----- Material shown -----

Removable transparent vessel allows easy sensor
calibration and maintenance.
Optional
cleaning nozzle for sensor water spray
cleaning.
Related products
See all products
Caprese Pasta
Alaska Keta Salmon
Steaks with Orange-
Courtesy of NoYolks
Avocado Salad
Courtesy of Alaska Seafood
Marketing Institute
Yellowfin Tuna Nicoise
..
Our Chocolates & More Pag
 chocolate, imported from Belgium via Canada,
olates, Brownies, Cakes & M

-----

Make an exact copy of the data above.

**Written answer:**
Removable transparent vessel allows easy sensor
calibration and maintenance.
Optional
cleaning nozzle for sensor water spray
cleaning.
Related products
See all products
Caprese Pasta
Alaska Keta Salmon
Steaks with Orange-
Courtesy of NoYolks
Avocado Salad
Courtesy of Alaska Seafood
Marketing Institute
Yellowfin Tuna Nicoise
..
Our Chocolates & More Pag
 chocolate, imported from Belgium via Canada,
olates, Brownies, Cakes & M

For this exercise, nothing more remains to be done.